→ **MATERIALS PROVIDED**
* * *

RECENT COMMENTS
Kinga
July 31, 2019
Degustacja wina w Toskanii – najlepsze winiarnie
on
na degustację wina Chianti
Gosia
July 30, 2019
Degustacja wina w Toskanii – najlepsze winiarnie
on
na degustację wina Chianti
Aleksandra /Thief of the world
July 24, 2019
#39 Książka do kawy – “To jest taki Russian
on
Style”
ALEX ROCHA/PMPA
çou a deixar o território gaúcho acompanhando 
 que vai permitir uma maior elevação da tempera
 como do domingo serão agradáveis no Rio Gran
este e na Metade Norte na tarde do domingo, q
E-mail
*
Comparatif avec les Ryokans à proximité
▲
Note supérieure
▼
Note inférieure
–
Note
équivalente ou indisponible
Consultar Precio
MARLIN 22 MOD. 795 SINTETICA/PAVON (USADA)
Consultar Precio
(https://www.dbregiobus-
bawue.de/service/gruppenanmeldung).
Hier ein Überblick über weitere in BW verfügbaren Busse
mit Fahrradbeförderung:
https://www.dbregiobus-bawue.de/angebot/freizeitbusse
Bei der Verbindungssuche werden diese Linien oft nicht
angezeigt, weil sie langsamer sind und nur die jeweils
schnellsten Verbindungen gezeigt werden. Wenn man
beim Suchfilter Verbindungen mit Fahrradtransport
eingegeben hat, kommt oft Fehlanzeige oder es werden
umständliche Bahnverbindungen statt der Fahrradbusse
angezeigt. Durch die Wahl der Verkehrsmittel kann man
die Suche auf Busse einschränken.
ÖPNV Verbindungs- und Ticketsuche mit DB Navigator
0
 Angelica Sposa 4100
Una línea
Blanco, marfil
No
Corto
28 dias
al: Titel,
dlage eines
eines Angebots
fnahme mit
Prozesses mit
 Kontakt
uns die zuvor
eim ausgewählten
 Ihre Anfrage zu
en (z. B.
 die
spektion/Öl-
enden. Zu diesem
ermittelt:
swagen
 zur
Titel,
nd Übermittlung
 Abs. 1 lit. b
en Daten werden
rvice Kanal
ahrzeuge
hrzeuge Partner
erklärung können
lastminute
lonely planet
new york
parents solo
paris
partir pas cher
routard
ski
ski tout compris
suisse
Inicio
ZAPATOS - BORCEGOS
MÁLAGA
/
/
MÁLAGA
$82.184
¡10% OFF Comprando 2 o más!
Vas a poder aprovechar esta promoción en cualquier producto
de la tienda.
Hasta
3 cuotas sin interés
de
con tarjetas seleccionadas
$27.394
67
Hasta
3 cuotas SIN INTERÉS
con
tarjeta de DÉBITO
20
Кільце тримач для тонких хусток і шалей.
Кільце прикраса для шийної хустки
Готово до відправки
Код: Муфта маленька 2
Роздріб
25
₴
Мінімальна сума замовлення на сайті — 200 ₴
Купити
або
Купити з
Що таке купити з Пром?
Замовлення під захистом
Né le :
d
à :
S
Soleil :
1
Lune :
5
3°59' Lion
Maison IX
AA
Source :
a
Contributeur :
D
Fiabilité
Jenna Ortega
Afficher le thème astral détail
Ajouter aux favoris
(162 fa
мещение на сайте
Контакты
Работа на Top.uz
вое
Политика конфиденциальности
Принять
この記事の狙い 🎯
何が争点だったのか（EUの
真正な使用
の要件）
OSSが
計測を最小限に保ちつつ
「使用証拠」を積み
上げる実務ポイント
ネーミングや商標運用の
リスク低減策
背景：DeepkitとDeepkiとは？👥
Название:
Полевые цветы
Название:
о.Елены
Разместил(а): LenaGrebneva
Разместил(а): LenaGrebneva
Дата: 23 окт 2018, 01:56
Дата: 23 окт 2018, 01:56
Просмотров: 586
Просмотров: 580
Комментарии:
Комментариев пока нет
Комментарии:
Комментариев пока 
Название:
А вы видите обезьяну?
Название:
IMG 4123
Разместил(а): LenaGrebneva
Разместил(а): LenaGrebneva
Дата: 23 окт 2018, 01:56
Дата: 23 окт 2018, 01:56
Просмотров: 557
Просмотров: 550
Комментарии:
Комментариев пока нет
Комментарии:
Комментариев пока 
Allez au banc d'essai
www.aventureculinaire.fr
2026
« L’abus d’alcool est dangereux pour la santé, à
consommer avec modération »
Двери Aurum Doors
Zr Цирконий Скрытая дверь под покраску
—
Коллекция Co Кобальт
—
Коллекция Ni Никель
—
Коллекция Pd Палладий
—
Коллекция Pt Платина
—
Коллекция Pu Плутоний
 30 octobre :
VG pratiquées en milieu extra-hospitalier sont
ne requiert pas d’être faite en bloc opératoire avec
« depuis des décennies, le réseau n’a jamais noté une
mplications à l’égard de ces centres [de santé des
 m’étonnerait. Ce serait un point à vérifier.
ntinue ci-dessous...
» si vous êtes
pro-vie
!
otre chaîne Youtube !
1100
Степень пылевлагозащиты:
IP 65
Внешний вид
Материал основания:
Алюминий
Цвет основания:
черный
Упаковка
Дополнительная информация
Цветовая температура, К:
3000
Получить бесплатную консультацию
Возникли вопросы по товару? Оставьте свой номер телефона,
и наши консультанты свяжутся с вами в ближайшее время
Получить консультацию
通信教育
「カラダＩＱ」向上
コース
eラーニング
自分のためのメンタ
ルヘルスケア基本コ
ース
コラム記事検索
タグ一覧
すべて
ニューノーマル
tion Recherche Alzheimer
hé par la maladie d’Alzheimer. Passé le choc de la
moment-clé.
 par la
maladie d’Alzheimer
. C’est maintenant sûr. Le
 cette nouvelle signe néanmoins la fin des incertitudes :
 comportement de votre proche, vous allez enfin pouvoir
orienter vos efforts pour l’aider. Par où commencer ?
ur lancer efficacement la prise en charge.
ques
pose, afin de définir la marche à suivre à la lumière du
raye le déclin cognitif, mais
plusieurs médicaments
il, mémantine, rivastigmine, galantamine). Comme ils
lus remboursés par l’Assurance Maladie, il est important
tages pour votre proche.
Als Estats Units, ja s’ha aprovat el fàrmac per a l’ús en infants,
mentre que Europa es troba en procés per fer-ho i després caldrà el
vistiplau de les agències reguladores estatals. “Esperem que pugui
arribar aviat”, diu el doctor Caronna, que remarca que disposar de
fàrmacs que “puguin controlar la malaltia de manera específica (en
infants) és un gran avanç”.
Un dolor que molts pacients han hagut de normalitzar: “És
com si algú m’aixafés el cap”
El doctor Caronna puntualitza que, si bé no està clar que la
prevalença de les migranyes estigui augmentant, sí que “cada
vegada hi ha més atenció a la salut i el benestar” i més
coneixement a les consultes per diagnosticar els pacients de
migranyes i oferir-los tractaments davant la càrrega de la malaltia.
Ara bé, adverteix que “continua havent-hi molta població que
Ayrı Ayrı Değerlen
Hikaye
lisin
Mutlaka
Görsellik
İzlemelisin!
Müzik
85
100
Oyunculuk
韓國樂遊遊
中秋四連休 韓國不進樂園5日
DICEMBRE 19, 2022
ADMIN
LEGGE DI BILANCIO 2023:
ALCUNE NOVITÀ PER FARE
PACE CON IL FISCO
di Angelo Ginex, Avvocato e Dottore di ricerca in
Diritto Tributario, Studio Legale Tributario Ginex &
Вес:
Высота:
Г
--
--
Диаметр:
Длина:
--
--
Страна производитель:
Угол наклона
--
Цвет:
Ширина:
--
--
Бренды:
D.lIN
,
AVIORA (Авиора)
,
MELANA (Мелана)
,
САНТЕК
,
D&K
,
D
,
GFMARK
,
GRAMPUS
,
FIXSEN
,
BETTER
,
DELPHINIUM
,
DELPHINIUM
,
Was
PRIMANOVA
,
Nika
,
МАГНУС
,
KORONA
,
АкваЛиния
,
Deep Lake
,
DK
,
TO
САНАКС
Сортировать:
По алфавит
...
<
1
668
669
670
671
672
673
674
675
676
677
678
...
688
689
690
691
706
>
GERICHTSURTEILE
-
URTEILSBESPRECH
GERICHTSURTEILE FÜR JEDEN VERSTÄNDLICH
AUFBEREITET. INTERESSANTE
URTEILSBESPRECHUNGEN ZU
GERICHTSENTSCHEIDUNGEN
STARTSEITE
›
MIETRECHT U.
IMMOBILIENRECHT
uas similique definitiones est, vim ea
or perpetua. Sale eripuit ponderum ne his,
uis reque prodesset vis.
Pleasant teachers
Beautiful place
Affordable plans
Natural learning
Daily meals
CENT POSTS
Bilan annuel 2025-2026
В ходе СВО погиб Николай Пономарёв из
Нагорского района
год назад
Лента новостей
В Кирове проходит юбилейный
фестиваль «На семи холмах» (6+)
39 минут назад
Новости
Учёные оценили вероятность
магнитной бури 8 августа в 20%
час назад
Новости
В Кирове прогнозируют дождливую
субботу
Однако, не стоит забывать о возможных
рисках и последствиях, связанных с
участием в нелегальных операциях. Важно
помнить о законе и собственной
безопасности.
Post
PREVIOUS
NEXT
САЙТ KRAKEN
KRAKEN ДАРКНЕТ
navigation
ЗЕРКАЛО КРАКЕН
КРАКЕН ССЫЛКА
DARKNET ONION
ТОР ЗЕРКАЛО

* * *

→ **JOB**
Please retype everything from the start of the records down to the line containing "que vai permitir", keeping both the first line and that line.

→ **EXERCISE ANSWER**
RECENT COMMENTS
Kinga
July 31, 2019
Degustacja wina w Toskanii – najlepsze winiarnie
on
na degustację wina Chianti
Gosia
July 30, 2019
Degustacja wina w Toskanii – najlepsze winiarnie
on
na degustację wina Chianti
Aleksandra /Thief of the world
July 24, 2019
#39 Książka do kawy – “To jest taki Russian
on
Style”
ALEX ROCHA/PMPA
çou a deixar o território gaúcho acompanhando 
 que vai permitir uma maior elevação da tempera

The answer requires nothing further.